The non‐normality of financial asset returns has important implications for hedging. In particular, in contrast with the unambiguous effect that minimum‐variance hedging has on the standard deviation, it can actually increase the negative skewness and kurtosis of hedge portfolio returns. Thus, the reduction in Value at Risk (VaR) and Conditional Value at Risk (CVaR) that minimum‐variance hedging generates can be significantly lower than the reduction in standard deviation. In this study, we provide a new, semi‐parametric method of estimating minimum‐VaR and minimum‐CVaR hedge ratios based on the Cornish‐Fisher expansion of the quantile of the hedged portfolio return distribution.
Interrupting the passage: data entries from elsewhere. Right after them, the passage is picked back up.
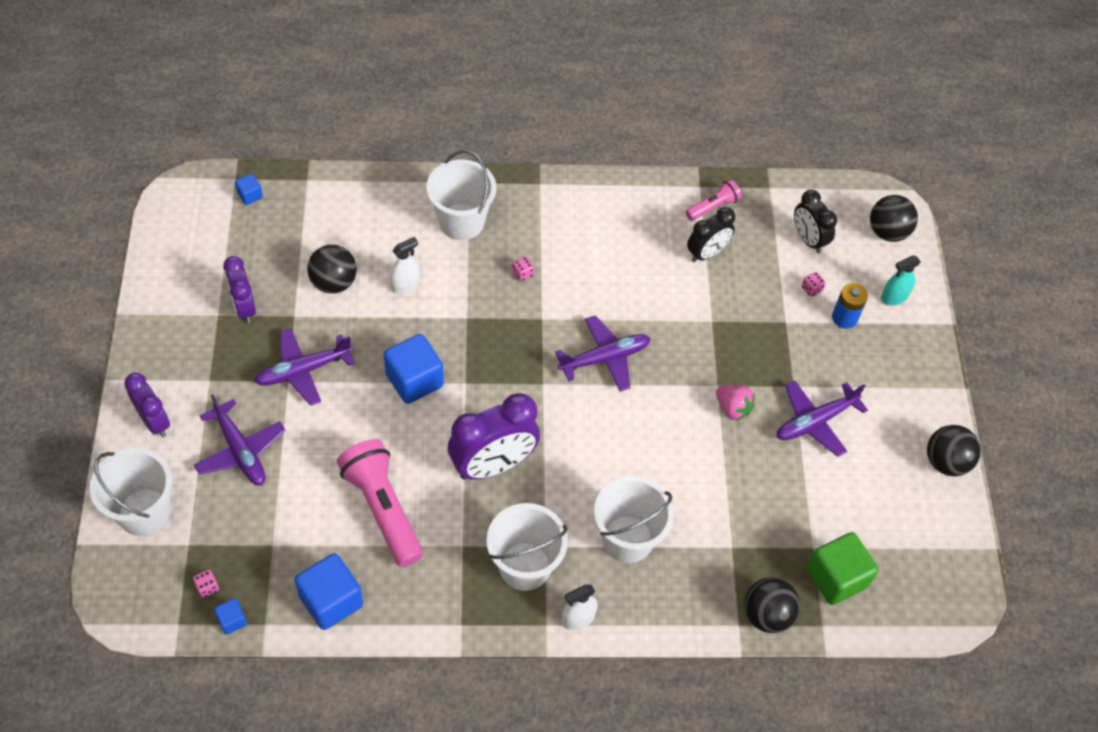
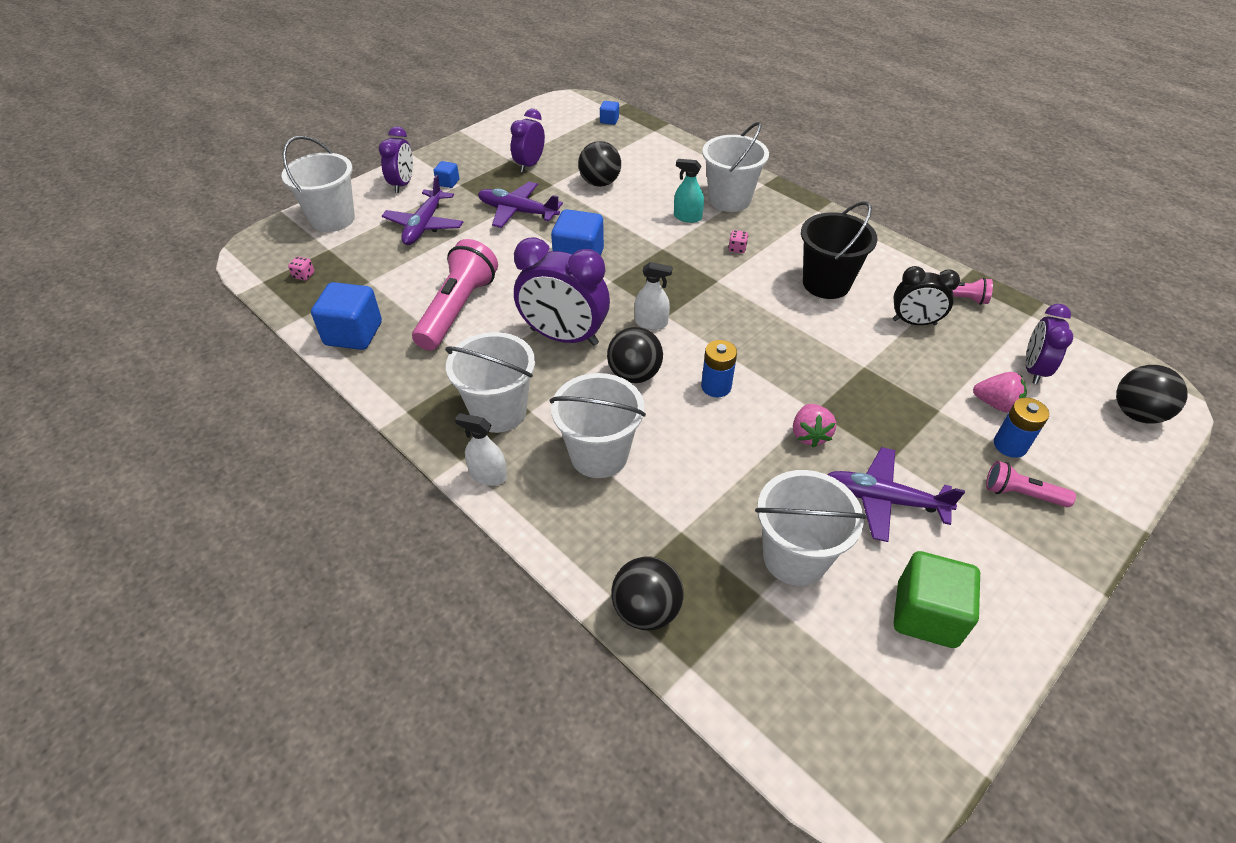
camera: 50 degrees right, 10 degrees down
blue cube [214,598,247,635] -> blue cube moved to [434,161,459,188]
white spray bottle [390,237,420,294] -> white spray bottle moved to [635,262,673,330]
purple plane [555,316,651,392] -> none
black clock [794,190,837,253] -> purple clock [1026,304,1073,384]
pink dice [802,272,825,297] -> pink strawberry [973,372,1027,413]
green cube [807,532,878,605] -> green cube moved to [894,551,980,648]
turquoise spray bottle [881,255,921,306] -> turquoise spray bottle moved to [674,159,704,223]
black ball [927,425,981,476] -> black ball moved to [607,327,663,383]
none -> blue battery [701,340,737,397]
none -> white bucket [755,470,867,586]
none -> black bucket [801,201,878,299]
none -> pink flashlight [986,461,1076,507]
Using spot and futures returns for the FTSE 100, FTSE 250, and FTSE Small Cap equity indices, the Euro/US Dollar exchange rate, and Brent crude oil, we find that the semiparametric approach is superior to the standard minimum‐variance approach, and to the nonparametric approach of Harris and Shen (2006). In particular, it provides a greater reduction in both negative skewness and excess kurtosis, and consequently generates hedge portfolios that in most cases have lower VaR and CVaR. © 2009 Wiley Periodicals, Inc. Jrl Fut Mark 30:780–794, 2010

Suggested Citation

  • Zhiguang Cao & Richard D.F. Harris & Jian Shen, 2010. "Hedging and value at risk: A semi‐parametric approach," Journal of Futures Markets, John Wiley & Sons, Ltd., vol. 30(8), pages 780-794, August.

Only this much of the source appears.